RE is not competitive with fossil fuel. Its unreliability means it competes not with capacity, but with energy, so with fossil fuel prices. A few cents/kWh coal and such. Not competitive at all. When you factor in decreased efficiency of the dirt and gas burners, and increased maintenance cost of that, the economic value of wind and solar is something like 1-2 cents/kWh. Since the price is many times that today, it is not competitive in a raw, strict sense.

There are a few exceptions, such as large hydroelectric dams, and to a MUCH lesser extent, geothermal and biomass. They are competitive where they have been competitive for decades, in places that have large reliable hydroelectric resources and less resistance to dam building. This is nothing new.
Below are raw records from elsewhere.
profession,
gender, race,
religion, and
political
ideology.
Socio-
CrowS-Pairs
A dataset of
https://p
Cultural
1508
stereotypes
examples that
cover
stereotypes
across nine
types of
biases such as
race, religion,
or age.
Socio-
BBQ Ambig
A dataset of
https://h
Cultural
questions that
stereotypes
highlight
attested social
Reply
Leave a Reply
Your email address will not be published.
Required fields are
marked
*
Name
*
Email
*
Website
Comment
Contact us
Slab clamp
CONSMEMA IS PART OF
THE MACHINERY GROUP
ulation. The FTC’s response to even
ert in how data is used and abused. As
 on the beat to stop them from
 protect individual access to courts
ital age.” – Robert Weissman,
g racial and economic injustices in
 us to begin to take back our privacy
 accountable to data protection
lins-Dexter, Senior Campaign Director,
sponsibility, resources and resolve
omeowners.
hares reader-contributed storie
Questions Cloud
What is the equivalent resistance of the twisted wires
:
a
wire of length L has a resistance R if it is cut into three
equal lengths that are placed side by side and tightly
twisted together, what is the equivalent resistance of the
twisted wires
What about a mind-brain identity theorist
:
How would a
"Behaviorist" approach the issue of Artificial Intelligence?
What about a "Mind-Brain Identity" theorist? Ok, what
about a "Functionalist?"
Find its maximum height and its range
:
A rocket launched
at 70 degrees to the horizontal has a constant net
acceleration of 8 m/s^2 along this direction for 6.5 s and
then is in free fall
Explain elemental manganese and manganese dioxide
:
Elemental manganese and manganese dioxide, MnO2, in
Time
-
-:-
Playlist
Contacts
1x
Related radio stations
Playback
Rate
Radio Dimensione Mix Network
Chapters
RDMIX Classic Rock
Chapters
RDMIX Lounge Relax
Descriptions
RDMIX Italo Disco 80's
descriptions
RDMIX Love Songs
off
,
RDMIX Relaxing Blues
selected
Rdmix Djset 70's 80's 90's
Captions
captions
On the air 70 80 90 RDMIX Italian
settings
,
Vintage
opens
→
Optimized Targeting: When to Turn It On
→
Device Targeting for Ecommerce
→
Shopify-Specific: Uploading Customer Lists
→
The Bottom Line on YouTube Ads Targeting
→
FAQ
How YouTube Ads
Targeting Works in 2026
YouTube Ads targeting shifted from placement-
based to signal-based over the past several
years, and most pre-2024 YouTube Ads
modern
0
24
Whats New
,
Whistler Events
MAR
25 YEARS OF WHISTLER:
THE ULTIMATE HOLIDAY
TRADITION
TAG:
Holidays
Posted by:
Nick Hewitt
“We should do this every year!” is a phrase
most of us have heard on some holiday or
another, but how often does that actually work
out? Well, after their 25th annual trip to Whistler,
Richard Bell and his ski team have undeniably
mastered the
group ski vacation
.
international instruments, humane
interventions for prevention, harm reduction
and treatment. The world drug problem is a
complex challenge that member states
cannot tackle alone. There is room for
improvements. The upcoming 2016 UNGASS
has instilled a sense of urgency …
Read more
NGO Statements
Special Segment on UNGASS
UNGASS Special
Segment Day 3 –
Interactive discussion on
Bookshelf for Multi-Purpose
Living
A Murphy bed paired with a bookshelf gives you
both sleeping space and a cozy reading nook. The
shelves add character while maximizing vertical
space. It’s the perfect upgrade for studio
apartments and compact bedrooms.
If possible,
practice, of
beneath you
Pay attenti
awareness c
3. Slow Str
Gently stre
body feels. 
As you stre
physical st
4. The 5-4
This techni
The old renewables are the gold renewables. The new renewables (solar and wind) are pretenders, they are the fool's gold.

A.C. R.

As for hydrogen demand being static... that is not true at all!

http://ceramics.org/wp-content/uploads/2010/03/hydrogen_growth.jpg

Very big growth is going on. Virtually all of the new capacity comes from reformed/cracked fossil fuels.

Petrochemical industry is not interested in electrolysis because high power electric infrastructure is not available and too expensive to get up, electrolysers cost more than other options, and electricity is more expensive than natural gas.

They will certainly not be interested in coupling an already inferior option to inferior energy sources such as wind. They want reliable hydrogen production, and due to transport issues, preferably close by where its needed. They want 80+ % capacity factor. They are not going to be interested in solar at 10-20% capacity factor to power the electrolyser. They are not going to be interested in wind 15-45% capacity factor. Most industrial areas are not in very high wind speed conditions. So your hydrogen demand is not in the best of wind locations. It is also not in the middle of the desert.